For best results, combine approaches: dry the filament first, let it cool, then seal it in a vacuum bag with a fresh silica gel packet inside. This gives you dry filament, removed of ambient air, with active desiccant managing any residual moisture. Short of printing directly from a sealed dryer, this is as good as storage gets.
Resurrecting Old Filament
If you have spools that have been sitting open for months — or years — the situation is often better than it looks. Moisture absorption is reversible in the vast majority of cases. Polymer degradation (where the plastic chains themselves have broken down from heat, UV exposure, or severe moisture damage over extended time) is less reversible, but it takes considerably more than a few months of open storage to cause irreversible degradation in most materials.
The approach for old filament is the same as for fresh wet filament, but extended: dry at the appropriate temperature for at minimum 8–12 hours rather than the standard 4–6 hours. For severely affected nylon or PETG, a full 24-hour drying cycle at the correct temperature is not unreasonable. After drying, run the filament extrusion test — manually push through at print temperature and listen for crackling. If it extrudes cleanly and silently, the filament is ready.
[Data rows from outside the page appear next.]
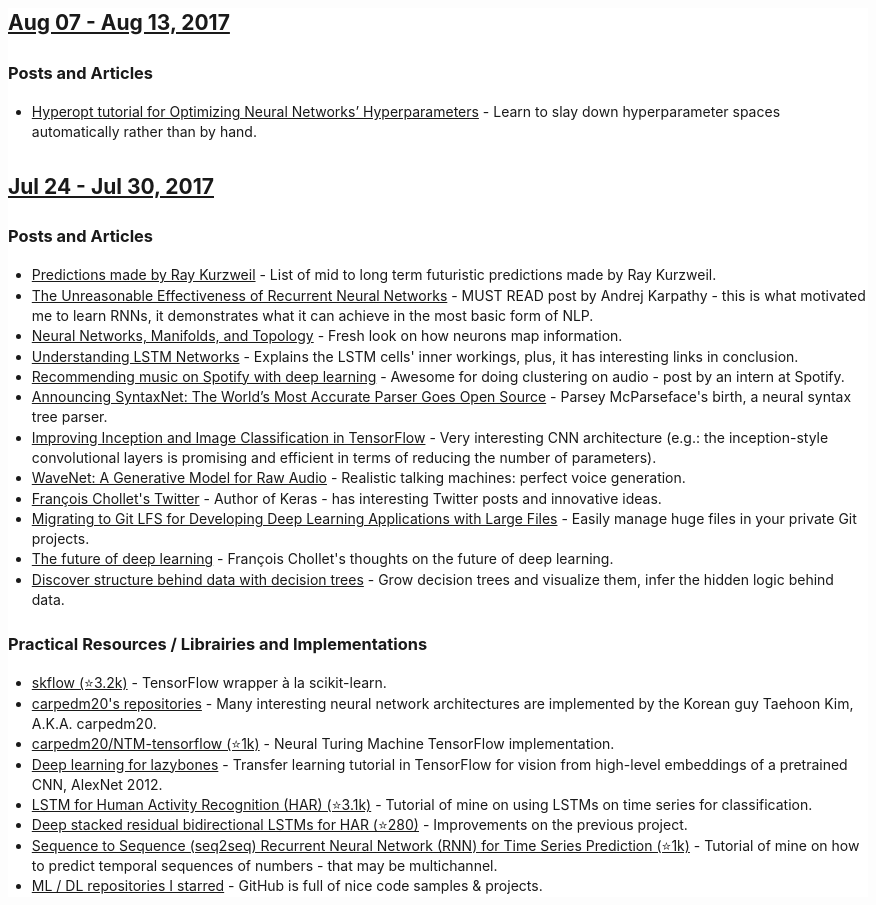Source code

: ## [Aug 07 - Aug 13, 2017](/content/2017/32/README.md)

### Posts and Articles

*   [Hyperopt tutorial for Optimizing Neural Networks’ Hyperparameters](http://vooban.com/en/tips-articles-geek-stuff/hyperopt-tutorial-for-optimizing-neural-networks-hyperparameters/) - Learn to slay down hyperparameter spaces automatically rather than by hand.

## [Jul 24 - Jul 30, 2017](/content/2017/30/README.md)

### Posts and Articles

*   [Predictions made by Ray Kurzweil](https://en.wikipedia.org/wiki/Predictions_made_by_Ray_Kurzweil) - List of mid to long term futuristic predictions made by Ray Kurzweil.
*   [The Unreasonable Effectiveness of Recurrent Neural Networks](http://karpathy.github.io/2015/05/21/rnn-effectiveness/) - MUST READ post by Andrej Karpathy - this is what motivated me to learn RNNs, it demonstrates what it can achieve in the most basic form of NLP.
*   [Neural Networks, Manifolds, and Topology](http://colah.github.io/posts/2014-03-NN-Manifolds-Topology/) - Fresh look on how neurons map information.
*   [Understanding LSTM Networks](http://colah.github.io/posts/2015-08-Understanding-LSTMs/) - Explains the LSTM cells' inner workings, plus, it has interesting links in conclusion.
*   [Recommending music on Spotify with deep learning](http://benanne.github.io/2014/08/05/spotify-cnns.html) - Awesome for doing clustering on audio - post by an intern at Spotify.
*   [Announcing SyntaxNet: The World’s Most Accurate Parser Goes Open Source](https://research.googleblog.com/2016/05/announcing-syntaxnet-worlds-most.html) - Parsey McParseface's birth, a neural syntax tree parser.
*   [Improving Inception and Image Classification in TensorFlow](https://research.googleblog.com/2016/08/improving-inception-and-image.html) - Very interesting CNN architecture (e.g.: the inception-style convolutional layers is promising and efficient in terms of reducing the number of parameters).
*   [WaveNet: A Generative Model for Raw Audio](https://deepmind.com/blog/wavenet-generative-model-raw-audio/) - Realistic talking machines: perfect voice generation.
*   [François Chollet's Twitter](https://twitter.com/fchollet) - Author of Keras - has interesting Twitter posts and innovative ideas.
*   [Migrating to Git LFS for Developing Deep Learning Applications with Large Files](http://vooban.com/en/tips-articles-geek-stuff/migrating-to-git-lfs-for-developing-deep-learning-applications-with-large-files/) - Easily manage huge files in your private Git projects.
*   [The future of deep learning](https://blog.keras.io/the-future-of-deep-learning.html) - François Chollet's thoughts on the future of deep learning.
*   [Discover structure behind data with decision trees](http://vooban.com/en/tips-articles-geek-stuff/discover-structure-behind-data-with-decision-trees/) - Grow decision trees and visualize them, infer the hidden logic behind data.

### Practical Resources / Librairies and Implementations

*   [skflow (⭐3.2k)](https://github.com/tensorflow/skflow) - TensorFlow wrapper à la scikit-learn.
*   [carpedm20's repositories](https://github.com/carpedm20) - Many interesting neural network architectures are implemented by the Korean guy Taehoon Kim, A.K.A. carpedm20.
*   [carpedm20/NTM-tensorflow (⭐1k)](https://github.com/carpedm20/NTM-tensorflow) - Neural Turing Machine TensorFlow implementation.
*   [Deep learning for lazybones](http://oduerr.github.io/blog/2016/04/06/Deep-Learning_for_lazybones) - Transfer learning tutorial in TensorFlow for vision from high-level embeddings of a pretrained CNN, AlexNet 2012.
*   [LSTM for Human Activity Recognition (HAR) (⭐3.1k)](https://github.com/guillaume-chevalier/LSTM-Human-Activity-Recognition) - Tutorial of mine on using LSTMs on time series for classification.
*   [Deep stacked residual bidirectional LSTMs for HAR (⭐280)](https://github.com/guillaume-chevalier/HAR-stacked-residual-bidir-LSTMs) - Improvements on the previous project.
*   [Sequence to Sequence (seq2seq) Recurrent Neural Network (RNN) for Time Series Prediction (⭐1k)](https://github.com/guillaume-chevalier/seq2seq-signal-prediction) - Tutorial of mine on how to predict temporal sequences of numbers - that may be multichannel.
*   [ML / DL repositories I starred](https://github.com/guillaume-chevalier?direction=desc\&page=1\&q=machine+OR+deep+OR+learning+OR+rnn+OR+lstm+OR+cnn\&sort=stars\&tab=stars\&utf8=%E2%9C%93) - GitHub is full of nice code samples & projects.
Filament that remains brittle after drying, or that breaks easily when bent, has likely experienced some polymer degradation beyond moisture absorption. PLA in particular becomes brittle over time from UV exposure and slow hydrolysis — the moisture has actually begun breaking down the polymer chains, not just sitting inside them. Brittle filament can sometimes still print adequately for non-critical applications, but it’s prone to snapping during printing, particularly on retraction moves, and the resulting prints may have reduced mechanical strength.
The practical conclusion: if old filament dries successfully and passes the manual extrusion test, use it — you’ll get good results. If it remains brittle after extended drying, use it for non-critical prints or prototypes rather than finished parts, and replace it with fresh stock for anything that matters.
Both PLA and PETG filament stored correctly from the moment they’re opened will last for years without any meaningful degradation. The investment in a good airtight container and quality desiccant — and the habit of sealing filament after every print session — pays back many times over in consistent print quality and avoided troubleshooting sessions.
Treat Filament Storage as Part of Printer Maintenance
Every experienced 3D printer operator reaches the same conclusion eventually: filament storage is not optional housekeeping, it’s core maintenance. A printer that’s perfectly calibrated and a slicer profile that’s perfectly tuned will produce consistently poor results if the filament feeding into it is wet.
The protocol is simple. Dry new filament before its first use if it’s been sitting in packaging for more than a few weeks. Seal filament immediately after every session. Use desiccant in every storage container and check it regularly. Treat the crackling sound from your hotend as a diagnostic signal, not background noise.
Start with quality filament that has been handled well — a reliable PLA or PETG from a supplier who stores it properly before shipping gives you a head start. Then keep it dry, and it will perform exactly as it should, every session.